Document section START
When you train your network, the network gets adapted to its task.
But at one point you will want to evaluate what the network learned and
at an even later point you will want to test the network.
Therefore the dataset will be split into three subsets
which should be independent and identically distributed.
In simple words, the subsets should not be connected to each
other in any way and each set contains for every class the same
distribution of images.
This splitting is conveniently done by the procedures
The clearly largest subset will be used for the retraining. We refer
to this dataset as the training dataset.
At a certain point the performance of the network is evaluated to check
whether it is beneficial to continue the network optimization. For this
validation the second set of data is used, the validation dataset.
Even if the validation dataset is disjoint from the first one, it has an
influence on the network optimization. Therefore to test the possible
predictions when the model is deployed in the real world, the third
dataset is used, the test dataset.
For a representative network validation or evaluation, the validation and
test dataset should have statistically relevant data, which gives a lower
bound on the amount of data needed.
Note also, that for training the network, you best use representative images, i.e., images like the ones you want to process later and not only 'perfect' images, as otherwise the network may have difficulties with non-'perfect' images.
In the context of deep learning, the assignments are performed by sending the input image through a network. The output of the total network consists of a number of predictions. Such predictions are e.g., for a classification task the confidence for each class, expressing how likely the image shows an instance of this class.
Such a network consists of a certain number of layers or filters,
which are arranged and connected in a specific way.
In general, any layer is a building block performing specific tasks.
It can be seen as a container, which receives input, transforms it
according to a function, and returns the output to the next layer.
Thereby different functions are possible for different types of layers.
Several possible examples are given in the
“Solution Guide on Classification”.
The output of a layer is also called feature map.
Many layers or filters have weights, parameters which are also
called filter weights. These are the parameters modified during the
training of a network.
To train a network for a specific task, a loss function is added. There are different loss functions depending on the task, but they all work according to the following principle. A loss function compares the prediction from the network with the given information, what it should find in the image (and, if applicable, also where), and penalizes deviations. Now the filter weights are updated in such a way that the loss function is minimized. Thus, training the network for the specific tasks, one strives to minimize the loss (an error function) of the network, in the hope of doing so will also improve the performance measure. In practice, this optimization is done by calculating the gradient and updating the parameters of the different layers (filter weights) accordingly. This is repeated by iterating multiple times over the training data.
There are additional parameters that influence the training, but which are not directly learned during the regular training. These parameters have values set before starting the training. We refer to this last type of parameters as hyperparameters in order to distinguish them from the network parameters that are optimized during training. See the section “Setting the Training Parameters: The Hyperparameters”.To train all filter weights from scratch a lot of resources are needed. Therefore one can take advantage from the following observation. The first layers detect low level features like edges and curves. The feature map of the following layers are smaller, but they represent more complex features. For a large network, the low level features are general enough so the weights of the corresponding layers will not change much among different tasks. This leads to a technique called transfer learning: One takes an already trained network and retrains it for a specific task, benefiting from already quite suitable filter weights for the lower layers. As a result, considerably less resources are needed. While in general the network should be more reliable when trained on a larger dataset, the amount of data needed for retraining also depends on the complexity of the task. A basic schema for the workflow of transfer learning is shown with the aid of classification in the figure below.
Document section END
Task objective: Reproduce word for word the part of the text on training neural networks starting at "Several possible examples" and ending at "of a network.". The lines that come after this text are not needed.
Information provided START
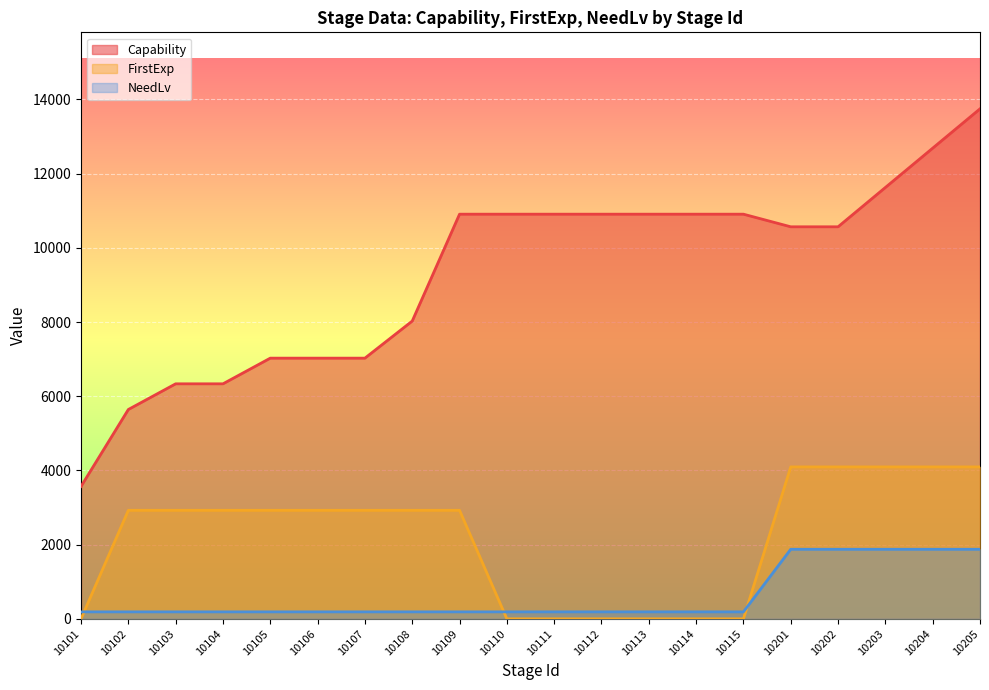

Rank the categories by FirstExp value from lowest to highest.

10101, 10110, 10111, 10112, 10113, 10114, 10115, 10102, 10103, 10104, 10105, 10106, 10107, 10108, 10109, 10201, 10202, 10203, 10204, 10205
Information provided END
Solution to the problem:
Several possible examples are given in the
“Solution Guide on Classification”.
The output of a layer is also called feature map.
Many layers or filters have weights, parameters which are also
called filter weights. These are the parameters modified during the
training of a network.